The Logstash configuration contains three parts: the input source, the filter, and the output destination. The input source is the section of the configuration where we define from which source the logs will be taken; the filter section of configuration is for transforming the data, and the output is the destination to where we want to send the logs. In our example, the source will be the files we exported from Splunk, the filter will be configured to take the data from the source and interpret it as JSON, and the output will be Elasticsearch.

input {
 file {
  type => "json"
  path => "/path/logs/export_data.*.log"
  start_position => beginning
 }
}
filter{
 json{
  source => "message"
 }
}
output {
elasticsearch {
  hosts => ["127.0.0.1:9200","127.0.0.2:9200"]
 }
}

In the example above, the path in the file section is defined to take all files that start with export_data and have the extension log, with a start position parameter that indicates we want to start processing from the beginning of the file. The filter section is there to transform data from input to output, because Logstash adds additional fields when it processes lines from the file; original data is located under source property following the input phase. The output section defines Elasticsearch as the destination for our data, where the nodes of the Elasticsearch cluster are located in the hosts array. If we have only one node, we can put it there.

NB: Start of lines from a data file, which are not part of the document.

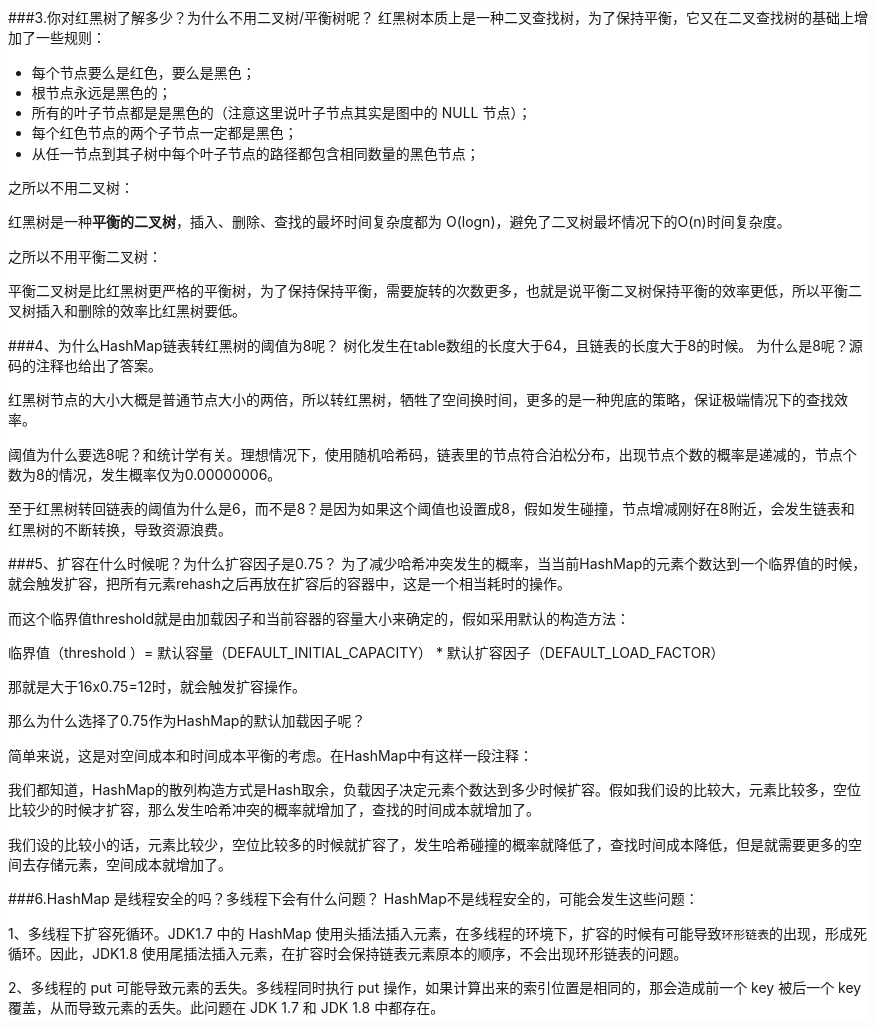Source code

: 

###3.你对红黑树了解多少？为什么不用二叉树/平衡树呢？
红黑树本质上是一种二叉查找树，为了保持平衡，它又在二叉查找树的基础上增加了一些规则：
- 每个节点要么是红色，要么是黑色；
- 根节点永远是黑色的；
- 所有的叶子节点都是是黑色的（注意这里说叶子节点其实是图中的 NULL 节点）；
- 每个红色节点的两个子节点一定都是黑色；
- 从任一节点到其子树中每个叶子节点的路径都包含相同数量的黑色节点；


之所以不用二叉树：

红黑树是一种**平衡的二叉树**，插入、删除、查找的最坏时间复杂度都为 O(logn)，避免了二叉树最坏情况下的O(n)时间复杂度。

之所以不用平衡二叉树：

平衡二叉树是比红黑树更严格的平衡树，为了保持保持平衡，需要旋转的次数更多，也就是说平衡二叉树保持平衡的效率更低，所以平衡二叉树插入和删除的效率比红黑树要低。




###4、为什么HashMap链表转红黑树的阈值为8呢？
树化发生在table数组的长度大于64，且链表的长度大于8的时候。
为什么是8呢？源码的注释也给出了答案。

红黑树节点的大小大概是普通节点大小的两倍，所以转红黑树，牺牲了空间换时间，更多的是一种兜底的策略，保证极端情况下的查找效率。

阈值为什么要选8呢？和统计学有关。理想情况下，使用随机哈希码，链表里的节点符合泊松分布，出现节点个数的概率是递减的，节点个数为8的情况，发生概率仅为0.00000006。

至于红黑树转回链表的阈值为什么是6，而不是8？是因为如果这个阈值也设置成8，假如发生碰撞，节点增减刚好在8附近，会发生链表和红黑树的不断转换，导致资源浪费。





###5、扩容在什么时候呢？为什么扩容因子是0.75？
为了减少哈希冲突发生的概率，当当前HashMap的元素个数达到一个临界值的时候，就会触发扩容，把所有元素rehash之后再放在扩容后的容器中，这是一个相当耗时的操作。

而这个临界值threshold就是由加载因子和当前容器的容量大小来确定的，假如采用默认的构造方法：

临界值（threshold ）= 默认容量（DEFAULT_INITIAL_CAPACITY） * 默认扩容因子（DEFAULT_LOAD_FACTOR）

那就是大于16x0.75=12时，就会触发扩容操作。

那么为什么选择了0.75作为HashMap的默认加载因子呢？

简单来说，这是对空间成本和时间成本平衡的考虑。在HashMap中有这样一段注释：

我们都知道，HashMap的散列构造方式是Hash取余，负载因子决定元素个数达到多少时候扩容。假如我们设的比较大，元素比较多，空位比较少的时候才扩容，那么发生哈希冲突的概率就增加了，查找的时间成本就增加了。

我们设的比较小的话，元素比较少，空位比较多的时候就扩容了，发生哈希碰撞的概率就降低了，查找时间成本降低，但是就需要更多的空间去存储元素，空间成本就增加了。



###6.HashMap 是线程安全的吗？多线程下会有什么问题？
HashMap不是线程安全的，可能会发生这些问题：

1、多线程下扩容死循环。JDK1.7 中的 HashMap 使用头插法插入元素，在多线程的环境下，扩容的时候有可能导致`环形链表`的出现，形成死循环。因此，JDK1.8 使用尾插法插入元素，在扩容时会保持链表元素原本的顺序，不会出现环形链表的问题。

2、多线程的 put 可能导致元素的丢失。多线程同时执行 put 操作，如果计算出来的索引位置是相同的，那会造成前一个 key 被后一个 key 覆盖，从而导致元素的丢失。此问题在 JDK 1.7 和 JDK 1.8 中都存在。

Using Splunk Forwarders and Logstash

Splunk forwarders can also be used to forward raw data over a plain TCP socket or packaged in a standard syslog.

By configuring outputs.conf, props.conf, and transforms.conf, users can configure a heavy forwarder to route data outside of Splunk. This method is especially important when the user wants to continue indexing the logs during the migration process. The Logstash transforms the forwarder’s syslog messages into events. It filters part of the configuration to extract the data, then stores it to make it searchable.

Here’s an example of the configuration where the Logstash output destination is located under the path – $SPLUNK_HOME/etc/system/local/outputs.conf:

[syslog]
defaultGroup=syslogGroup

syslog:syslogGroup]
server = <;logstash_IP>:5000

The Logstash configuration is now defined as:

input {
 tcp {
  port => 5000
  type => syslog
 }
}
filter {
 if [type] == "syslog" {
  grok {
  match => { "message" => "%{SYSLOGTIMESTAMP:syslog_timestamp} %{SYSLOGHOST:syslog_hostname} %{DATA:syslog_program}(?:\[%{POSINT:syslog_pid}\])?: %{GREEDYDATA:syslog_message}" }
  add_field => [ "received_at", "%{@timestamp}" ]
  add_field => [ "received_from", "%{host}" ]
 }
date {
   match => [ "syslog_timestamp", "MMM d HH:mm:ss", "MMM dd HH:mm:ss" ]
  }
 }
}
output {
 elasticsearch {
        hosts => ["127.0.0.1:9200","127.0.0.2:9200"]
 }
}

In the input configuration file above, we defined tcp and udp plugins to listen on port 5000, which is our dedicated port for receiving data from Splunk forwarders. The filter parses the poorly unstructured messages that the forwarders sent into a structured and queryable log. We need a way to convert them into structured data that we can later query using Kibana. The best option for doing so it by using the grok plugin, which is included in Logstash as a pre-installed tool.

Migrating Visualizations

From Splunk, charts can easily be migrated to Kibana.

Final Notes

As a managed service, Splunk offers users enterprise features, such as security, high availability and scalability, that ELK, in its raw open-source form, does not. If you’re using Splunk, you don’t have to worry about growth and future expansion.

But, ELK has reached a level of maturity where managed enterprise-grade services based on the stack are available, making it a totally viable logging and monitoring solution for IT operations and DevOps teams. If “open source” does not frighten you, there is no real reason to take ELK off the “logging tools to check out” list.